We had yet another chance run-in with a couple of local professionals here in Singida, the competitive whistlers! We have come to a consensus that these two men, both older men with colorful whistles, one green the other pink, are few bricks short of a full stack. They tend, every time we see them, to walk down the center of the roads blowing their whistles with hand-made traffic signs. We wonder if they want to become traffic cops although Singida doesn’t have traffic signs, none-the-less traffic officers. We’re always entertained by these men, since it seems neither bores of the continuous whistling and directing, it’s pretty amazing. On the off chance they happen upon each other, we witnessed this a few days ago, they tend to escalate the whistling as an attempt to become the loudest on the block. If only I could find where they bought these whistles I would have something to fill my time when I’m not working on surveys.
-Ryan

Friday, February 5, 2010

Hannibal research col-Lecter




Our time here in Singida has been just flying by, in a relative fashion. We haven’t been severely ill since arriving, which is probably the main reason we’ve enjoyed our time here so much. Also, Betsy’s research is moving right along and it looks like phase two will be concluded this coming Wednesday already, kicking butt and taking names! During the course of collecting data, Betsy and I have come across different parts of Singida, which have just slightly amazed us; part bizarre and part completely awesome!
One of our first finds within “unique” Singida was the Curio-Cabinet Jesus. Down the road from our hotel, which has large concrete animals outside scattered about, there is a Catholic Nunnery. This particular compound is one of the nicer looking areas of Singida so we decided to investigate and to our delight they have a live-size concrete Jesus, contained within a glass enclosure (see pictures below)! One of the nuns saw us looking through the gate and offered to let us in to see the amazing concrete Jesus, they’re so proud of it. We’re also white so getting into enclosed and gated areas is somewhat easy around here.
Speaking of gates, here in Singida they employ a slightly more sinister way to protect their buildings than in Haydom, they implant broken bottles at the top of the walls as a kind of razor wire technique. I think it’s amazing the ingenuity of using the one resource they have which will cut people, glass. Since they don’t have access to many materials here, it’s definitely a good way to keep people out (see picture below).

Stored data entries:
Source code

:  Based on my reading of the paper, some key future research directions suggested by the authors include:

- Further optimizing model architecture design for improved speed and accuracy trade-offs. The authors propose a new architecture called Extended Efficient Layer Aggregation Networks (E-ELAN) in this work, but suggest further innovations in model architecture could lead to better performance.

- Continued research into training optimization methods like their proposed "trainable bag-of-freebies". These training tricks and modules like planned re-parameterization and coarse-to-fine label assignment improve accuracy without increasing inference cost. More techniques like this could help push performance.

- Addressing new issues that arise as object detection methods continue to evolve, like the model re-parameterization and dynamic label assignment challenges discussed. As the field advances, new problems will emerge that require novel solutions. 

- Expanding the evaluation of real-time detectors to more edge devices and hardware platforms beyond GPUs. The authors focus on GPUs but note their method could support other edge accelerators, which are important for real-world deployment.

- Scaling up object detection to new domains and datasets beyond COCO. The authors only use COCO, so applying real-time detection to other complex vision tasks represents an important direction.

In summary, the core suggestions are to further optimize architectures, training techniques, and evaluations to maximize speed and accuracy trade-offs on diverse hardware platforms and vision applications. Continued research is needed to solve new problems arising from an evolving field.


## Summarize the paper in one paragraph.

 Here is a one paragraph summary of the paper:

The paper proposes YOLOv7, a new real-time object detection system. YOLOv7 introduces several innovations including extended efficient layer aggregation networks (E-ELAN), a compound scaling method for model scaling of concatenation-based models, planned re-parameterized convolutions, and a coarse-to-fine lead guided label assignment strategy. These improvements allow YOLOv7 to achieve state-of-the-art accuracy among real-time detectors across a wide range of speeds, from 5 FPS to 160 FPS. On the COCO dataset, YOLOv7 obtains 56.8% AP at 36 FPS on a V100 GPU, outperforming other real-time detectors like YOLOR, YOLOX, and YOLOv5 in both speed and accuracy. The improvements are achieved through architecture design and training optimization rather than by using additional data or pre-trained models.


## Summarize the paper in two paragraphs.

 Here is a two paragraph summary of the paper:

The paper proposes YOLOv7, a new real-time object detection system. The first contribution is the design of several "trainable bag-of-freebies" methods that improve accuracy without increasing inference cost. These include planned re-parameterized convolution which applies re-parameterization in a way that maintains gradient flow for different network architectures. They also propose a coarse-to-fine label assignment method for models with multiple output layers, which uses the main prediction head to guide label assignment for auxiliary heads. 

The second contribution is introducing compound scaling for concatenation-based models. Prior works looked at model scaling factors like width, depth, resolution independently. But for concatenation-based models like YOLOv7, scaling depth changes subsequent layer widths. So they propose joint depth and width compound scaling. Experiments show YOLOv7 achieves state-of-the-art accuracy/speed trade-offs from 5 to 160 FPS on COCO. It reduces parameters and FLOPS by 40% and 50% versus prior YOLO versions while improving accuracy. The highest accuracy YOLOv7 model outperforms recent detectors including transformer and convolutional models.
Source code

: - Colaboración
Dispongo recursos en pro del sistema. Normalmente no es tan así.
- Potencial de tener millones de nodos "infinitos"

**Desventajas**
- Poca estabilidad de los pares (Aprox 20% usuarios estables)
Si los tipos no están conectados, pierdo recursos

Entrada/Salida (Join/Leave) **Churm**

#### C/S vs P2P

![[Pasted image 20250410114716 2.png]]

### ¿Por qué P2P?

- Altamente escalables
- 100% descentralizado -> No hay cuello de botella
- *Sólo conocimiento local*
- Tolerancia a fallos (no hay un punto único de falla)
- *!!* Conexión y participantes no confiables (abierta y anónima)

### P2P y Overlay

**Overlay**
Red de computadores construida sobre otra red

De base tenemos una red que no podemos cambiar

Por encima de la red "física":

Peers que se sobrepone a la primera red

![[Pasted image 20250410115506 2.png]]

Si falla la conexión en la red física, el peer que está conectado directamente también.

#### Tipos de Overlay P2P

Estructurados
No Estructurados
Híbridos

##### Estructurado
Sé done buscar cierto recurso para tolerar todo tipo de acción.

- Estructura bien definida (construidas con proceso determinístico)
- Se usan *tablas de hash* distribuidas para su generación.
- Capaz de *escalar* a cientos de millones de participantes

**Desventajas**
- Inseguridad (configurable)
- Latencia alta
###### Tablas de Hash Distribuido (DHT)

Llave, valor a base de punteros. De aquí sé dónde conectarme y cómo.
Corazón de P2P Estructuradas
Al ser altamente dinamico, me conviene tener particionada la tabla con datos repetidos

» **USING THE INFORMATION**
**A)** In the Singida blog post, what colors are the whistles of the two older men?
**B)** From the Singida blog post, write out the passage that begins with the words "One of our first" and ends after the words "easy around here.".
The rows are not needed here.

» **ANSWER LIST**
**A)** One whistle is green and the other is pink.

**B)**
One of our first finds within “unique” Singida was the Curio-Cabinet Jesus. Down the road from our hotel, which has large concrete animals outside scattered about, there is a Catholic Nunnery. This particular compound is one of the nicer looking areas of Singida so we decided to investigate and to our delight they have a live-size concrete Jesus, contained within a glass enclosure (see pictures below)! One of the nuns saw us looking through the gate and offered to let us in to see the amazing concrete Jesus, they’re so proud of it. We’re also white so getting into enclosed and gated areas is somewhat easy around here.